I'm 28 and returning to college to get certified to teach English to speakers of other languages (TESOL). I think it's important to get feedback from someone with experience in this field because I would like to be a successful teacher! #teaching #teacher #bilingual-teacher #esol #tesol
I have some experience teaching ESL to both Children and Adults. Not surprisingly, both have their challenges. In classrooms with children you'll be dealing more with classroom management problems and making sure that the children are actively engaged and learning. You may experience behavioral issues especially from students that are placed in the class by their parents or who are in the class but are not very interested in taking the course. You might also experience behavioral issues and pretty much anything else you can imagine about dealing with children on a daily basis. Children in general have an easier time learning languages because they are not tied down to years of speaking their first language and the rules associated with it, they tend to be able to pick up new languages and concepts much faster.

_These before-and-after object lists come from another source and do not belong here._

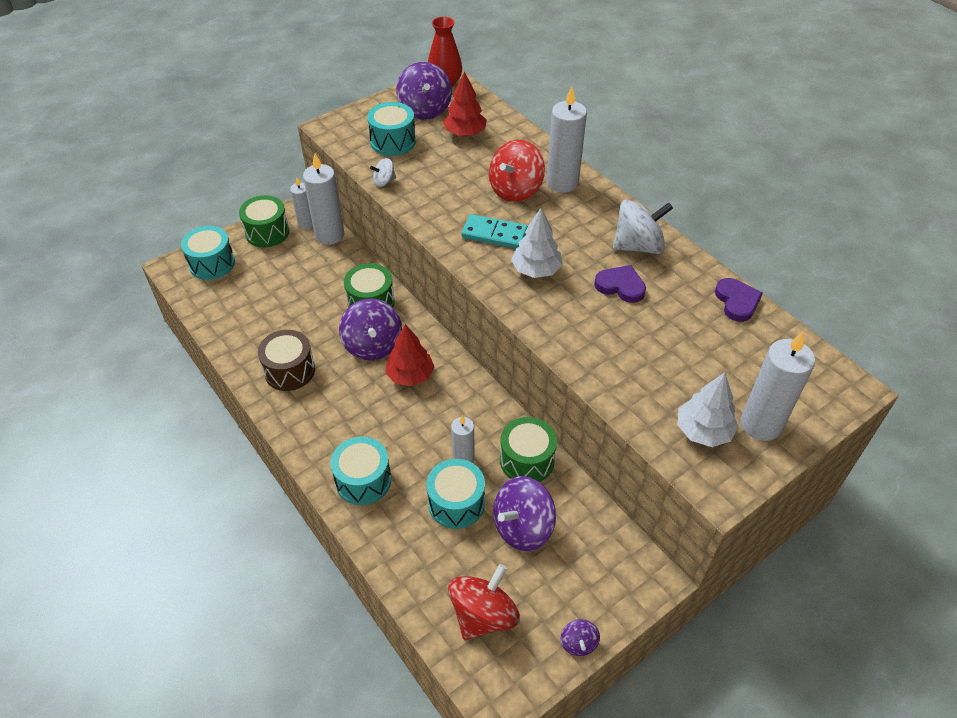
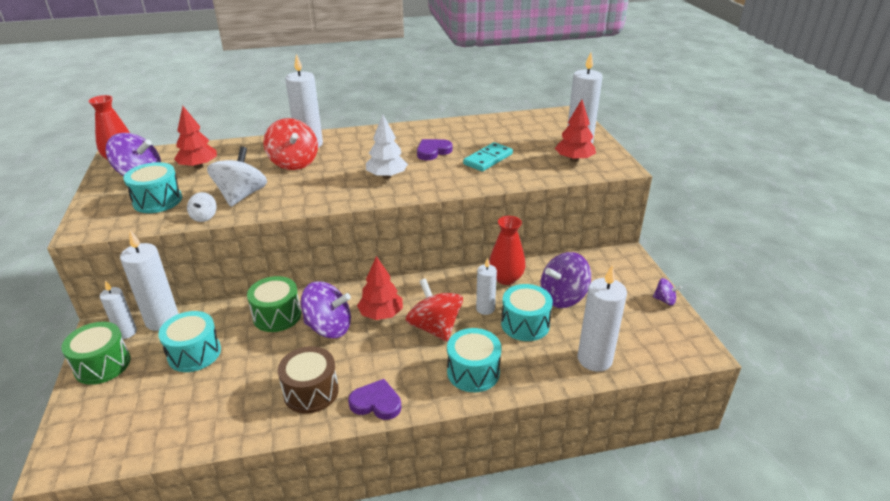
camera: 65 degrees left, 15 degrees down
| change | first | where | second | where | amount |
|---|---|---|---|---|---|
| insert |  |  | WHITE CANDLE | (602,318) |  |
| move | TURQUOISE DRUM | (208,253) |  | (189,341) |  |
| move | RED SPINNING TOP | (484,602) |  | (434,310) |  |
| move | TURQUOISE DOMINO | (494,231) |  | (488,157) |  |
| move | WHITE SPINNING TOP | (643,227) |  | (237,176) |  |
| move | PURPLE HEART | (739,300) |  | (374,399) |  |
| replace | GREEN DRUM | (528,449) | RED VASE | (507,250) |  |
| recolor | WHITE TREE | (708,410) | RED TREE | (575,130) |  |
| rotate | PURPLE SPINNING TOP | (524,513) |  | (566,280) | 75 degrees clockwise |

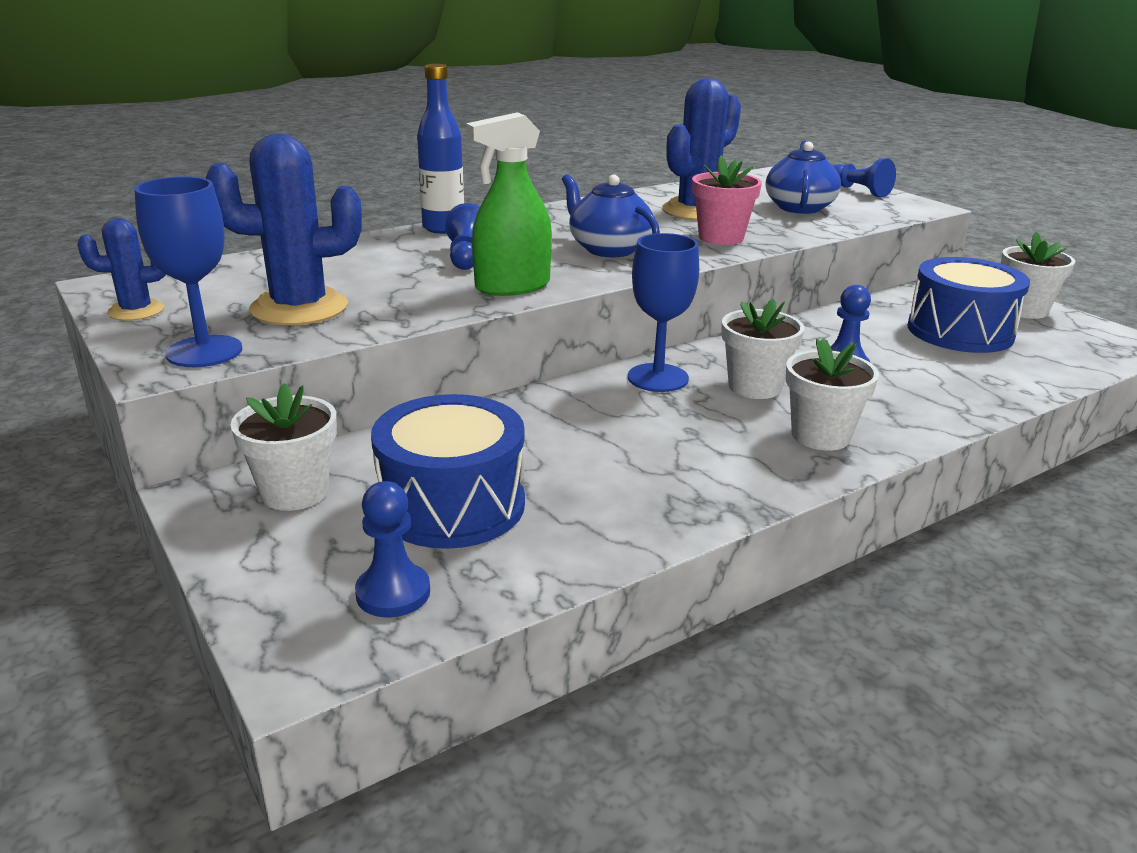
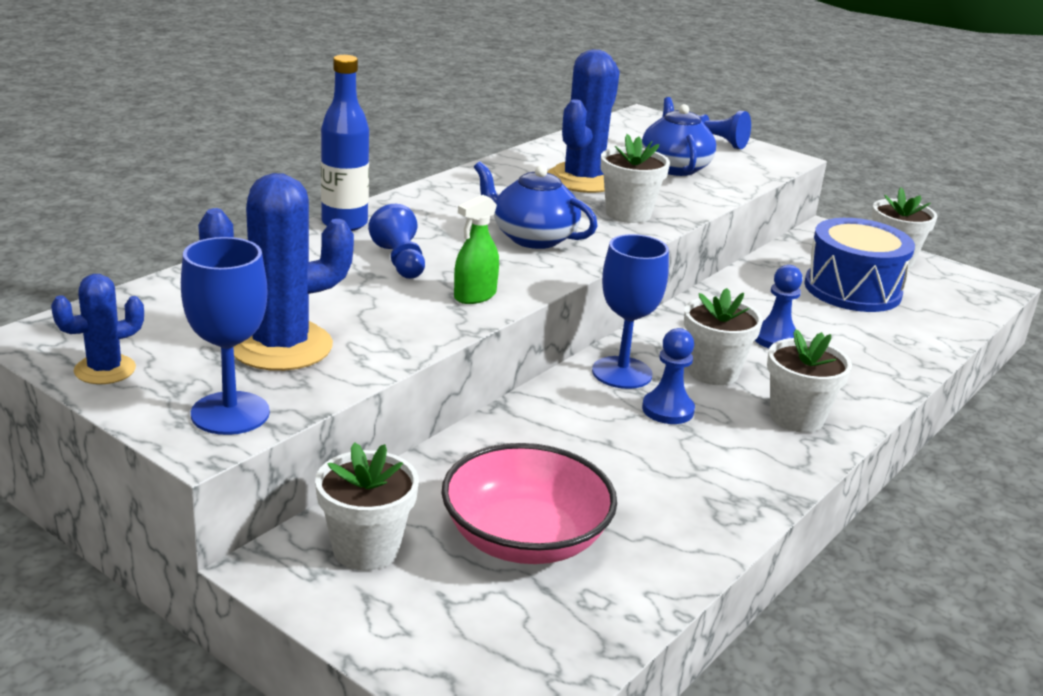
camera: 20 degrees left, 0 degrees up
| change | first | where | second | where | amount |
|---|---|---|---|---|---|
| move | BLUE PAWN | (392,549) |  | (668,376) |  |
| replace | BLUE DRUM | (448,471) | PINK BOWL | (529,503) |  |
| recolor | PINK FLOWER POT | (727,200) | WHITE FLOWER POT | (635,178) |  |
| resize | GREEN SPRAY BOTTLE | (509,204) |  | (476,249) | x0.62 |

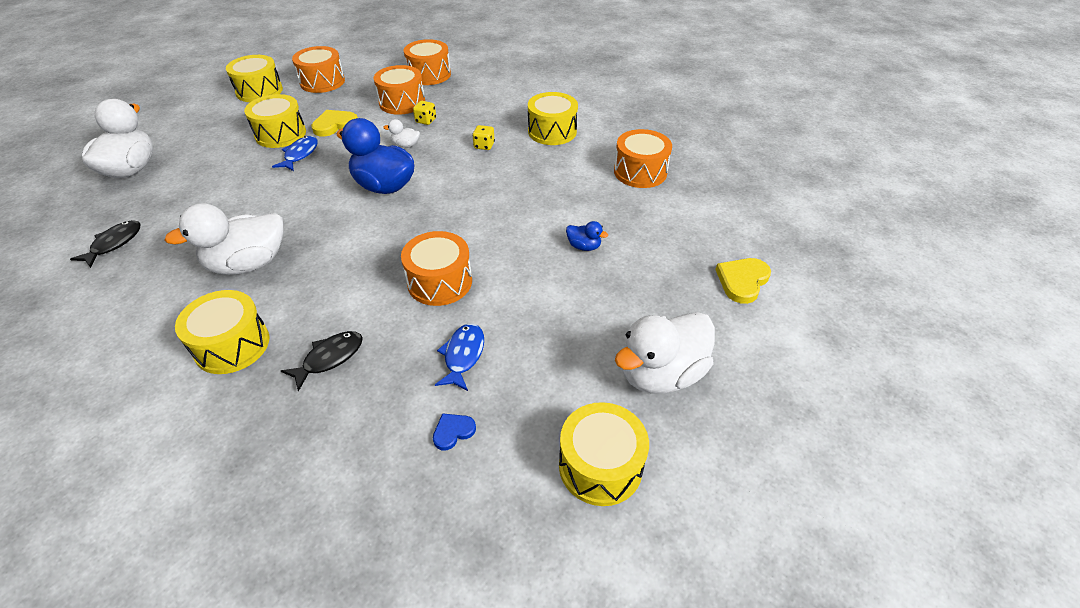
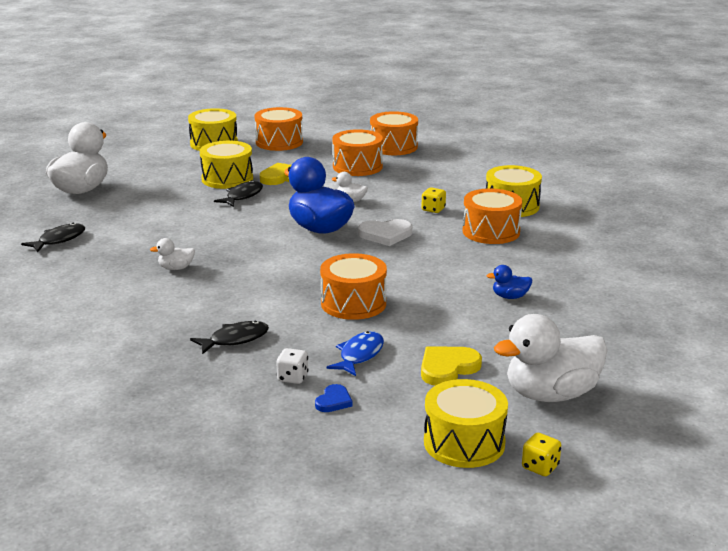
camera: 15 degrees right, 20 degrees down
| change | first | where | second | where | amount |
|---|---|---|---|---|---|
| delete | YELLOW DRUM | (222,332) |  |  |  |
| insert |  |  | WHITE DICE | (292,366) |  |
| insert |  |  | WHITE HEART | (385,232) |  |
| move | YELLOW DICE | (424,113) |  | (541,454) |  |
| move | ORANGE DRUM | (643,158) |  | (492,216) |  |
| move | YELLOW HEART | (743,281) |  | (451,366) |  |
| recolor | BLUE FISH | (295,153) | BLACK FISH | (238,193) |  |
| rotate | BLUE HEART | (454,431) |  | (334,398) | 135 degrees clockwise |
| rotate | BLUE DUCK | (587,236) |  | (509,282) | 135 degrees clockwise |
| resize | WHITE DUCK | (224,239) |  | (172,254) | x0.44 |

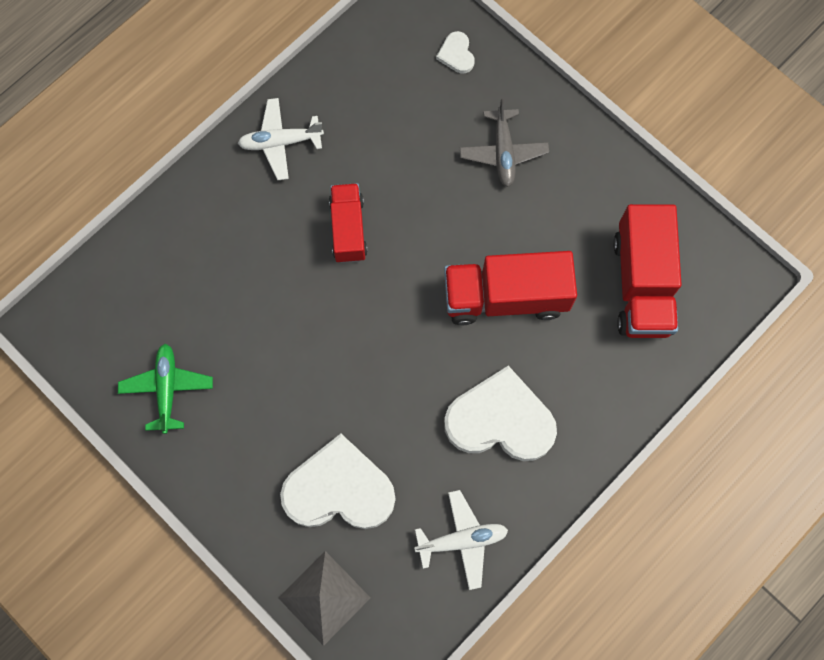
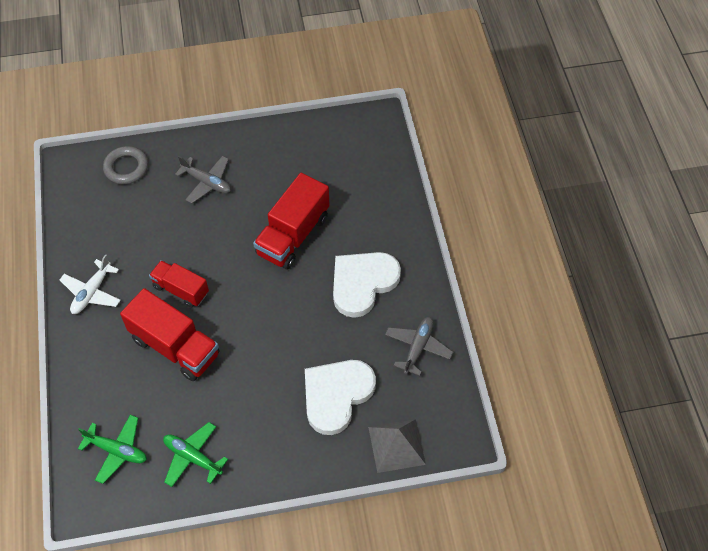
camera: 55 degrees left, 15 degrees down
| change | first | where | second | where | amount |
|---|---|---|---|---|---|
| insert |  |  | GREEN PLANE | (112,449) |  |
| move | RED TRUCK | (647,271) |  | (170,334) |  |
| replace | WHITE HEART | (455,52) | GREY RING | (125,165) |  |
| recolor | WHITE PLANE | (461,540) | GREY PLANE | (419,346) |  |

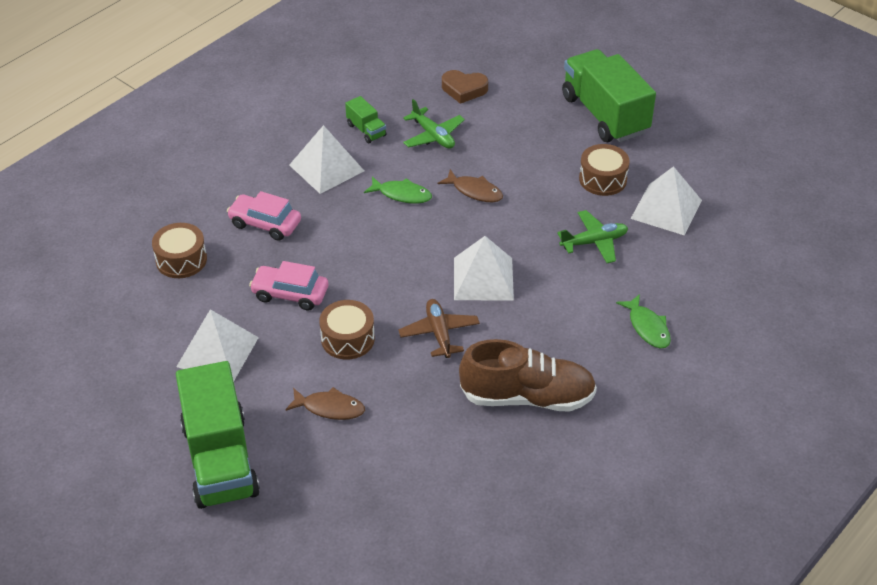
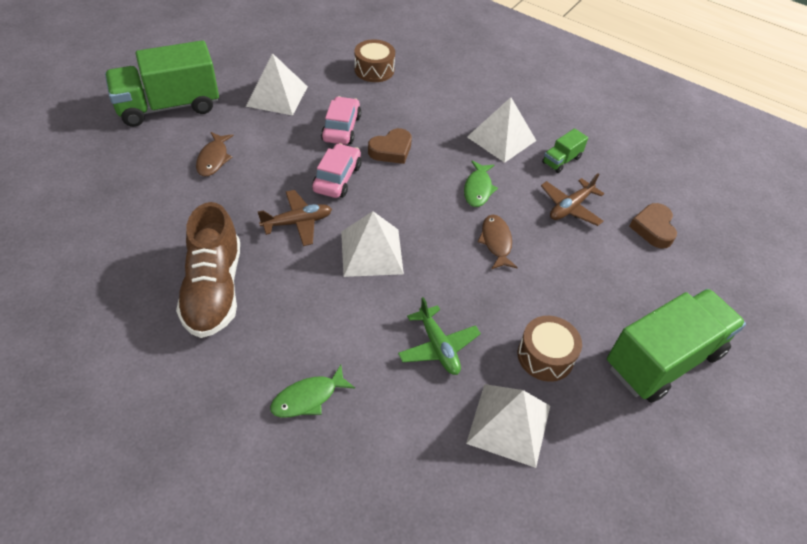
camera: 80 degrees right, 5 degrees up
| change | first | where | second | where | amount |
|---|---|---|---|---|---|
| delete | BROWN DRUM | (347,330) |  |  |  |
| insert |  |  | BROWN HEART | (390,146) |  |
| move | PINK CAR | (264,216) |  | (336,170) |  |
| recolor | GREEN PLANE | (434,124) | BROWN PLANE | (572,199) |  |
| rotate | BROWN FISH | (470,185) |  | (497,242) | 150 degrees clockwise |

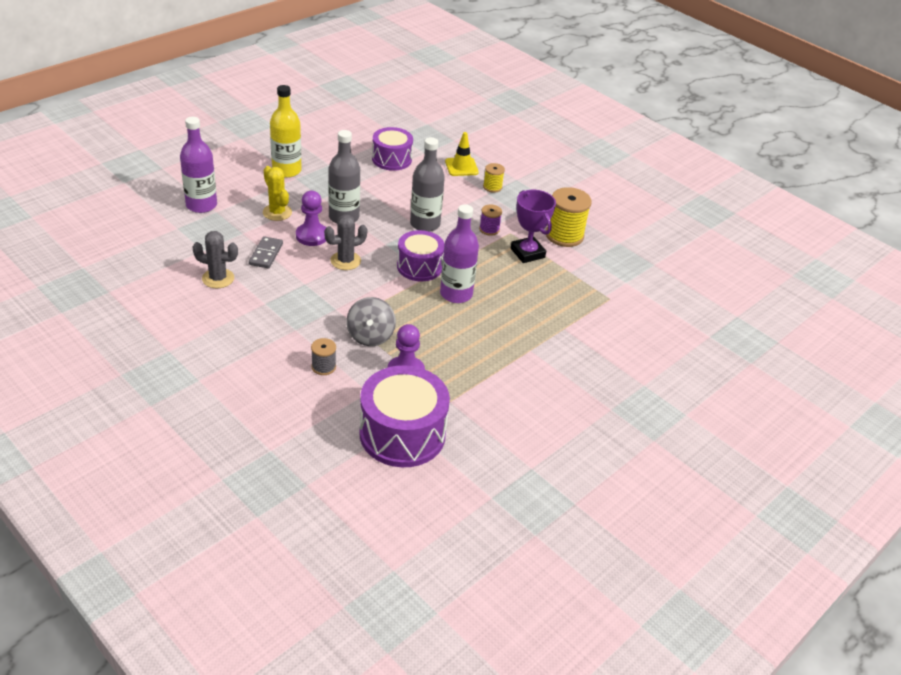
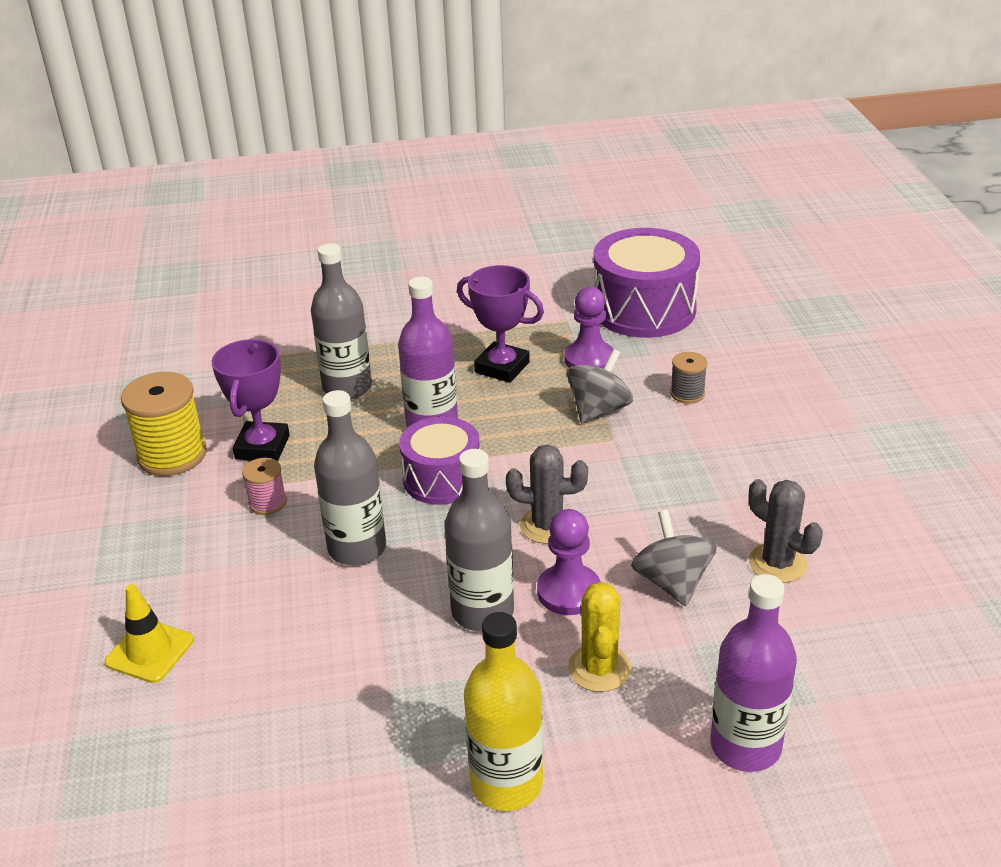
camera: 140 degrees left, 5 degrees down
| change | first | where | second | where | amount |
|---|---|---|---|---|---|
| delete | PURPLE DRUM | (392,149) |  |  |  |
| delete | YELLOW SPOOL | (494,178) |  |  |  |
| insert |  |  | GREY BOTTLE | (341,321) |  |
| insert |  |  | PURPLE TROPHY | (500,324) |  |
| replace | GREY DOMINO | (266,252) | GREY SPINNING TOP | (674,558) |  |
| recolor | PURPLE SPOOL | (490,220) | PINK SPOOL | (264,486) |  |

Adults on the other hand tend to be more dedicated to the course as they are choosing to be there of their own accord. Many are taking English classes to be able to integrate more into society or to improve their job prospects. Adults tend to have a harder time with new languages as they will confuse their target language with their first language and the structures that their brain has built around their original language are harder to break.
That being said, both are equally rewarding. You should ask yourself if you are comfortable working with children or managing a classroom full of children.
Deidre Mercedes Watson
Deidre Mercedes’s Answer
One way to find out which target population you would be more comfortable with is to volunteer with an ESL program to see which group is a better fit for you. There are Afterschool programs that target ELL students and nonprofit organizations that offer ESL tutoring to adults. Teaching young children is rewarding in that they are receptive and enthusiastic. The older the children the more you get into issues of behavior, motivation and so on but it can still be worth your while because they I find that students from overseas tend to have more respect for teachers than American students. Teaching adults does have its set of challenges. While adults are highly motivated, there may be issues with attendance that comes with job changes or moving away, and also due to family obligations. Also there are cultural issues that you have to be aware of when teaching adult ESL classes. In addition, many English Language Learners, whether children or adults come with issues of trauma and we have to bear that in mind as well as it may interfere with their learning. All in all, no matter which group you eventually choose to teach, you will gain a strong sense of fulfillment, knowing your work has far reaching effect in improving the lives of others.